Teaching
Linköping University
- TDDE78 - Reinforcement Learning (Lab Responsible), 2024
Responsible for laboratory sessions in this 6-credit advanced course on reinforcement learning. I design and supervise hands-on laboratory assignments based on scientific literature in reinforcement learning, covering fundamental concepts and state-of-the-art algorithms. Students work on practical implementations of RL algorithms, gaining experience with both theoretical understanding and practical skills. The labs focus on research-oriented projects that help students develop capabilities in planning, conducting, and evaluating research and development projects in the field of reinforcement learning. - TDDE13 - Multiagent Systems (Teaching Assistant), 2024
Responsible for laboratory sessions and seminars in this advanced course on multi-agent systems. The course covers agentic AI with hands-on labs on building LLM agents using local open-source models (Ollama with llama3.2) and multi-agent communication and coordination. Additionally, I supervise multi-agent reinforcement learning laboratory sessions where students implement and experiment with MARL algorithms. I also facilitate seminars on agents and game theory, mechanism design, auctions, and social choice, guiding students through exercise sets and providing feedback on their individual research reports. The course emphasizes both theoretical foundations of multi-agent systems and practical implementation skills, preparing students for research and industry applications in collaborative AI systems.

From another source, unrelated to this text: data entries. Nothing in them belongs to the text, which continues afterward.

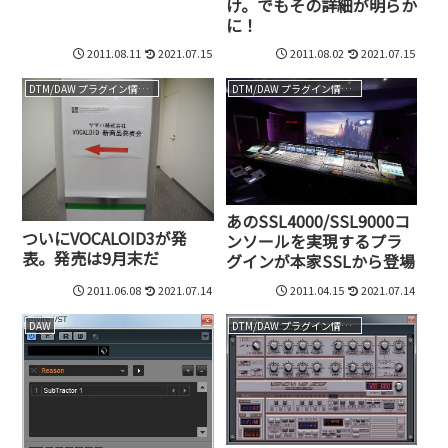
け。でもその詳細が明らか
に！
2011.08.11
2021.07.15
2011.08.02
2021.07.15
DTM/DAW プラグイン情報（VST AU AAX）
DTM/DAW プラグイン情報（VST AU AAX）
あのSSL4000/SSL9000コ
ついにVOCALOID3が発
ンソールを実現するプラ
表。発売は9月末だ
グインが本家SSLから登場
2011.06.08
2021.07.14
2011.04.15
2021.07.14
DAW
DTM/DAW プラグイン情報（VST AU AAX）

Dakar Institute of Technology (DIT)
- Reinforcement Learning course (Master2 class), 2023-2024
Taught a comprehensive Master’s level course covering fundamental concepts and advanced techniques in reinforcement learning. The course included theoretical foundations of Markov Decision Processes (MDPs), value-based methods (Q-learning, DQN), policy-based methods (REINFORCE, Actor-Critic), and deep reinforcement learning algorithms. Students gained hands-on experience implementing RL algorithms using TensorFlow and PyTorch, working on classic environments like CartPole and MountainCar, as well as more complex tasks. The course emphasized both theoretical understanding and practical implementation skills, preparing students for research and industry applications in autonomous systems, robotics, and intelligent decision-making. - Computer Vision course (Master1 class), 2023
Designed and delivered a Master’s level course on computer vision covering fundamental image processing techniques and state-of-the-art deep learning methods. The curriculum included image filtering and edge detection, introduction to Convolutional Neural Networks (CNNs), PyTorch tutorials, image classification, object detection, image segmentation (semantic and instance segmentation), optical flow, and action recognition. Students learned to implement and train deep learning models for various computer vision tasks, gaining practical experience with modern frameworks and datasets. The course combined theoretical foundations with hands-on projects, enabling students to develop real-world computer vision applications.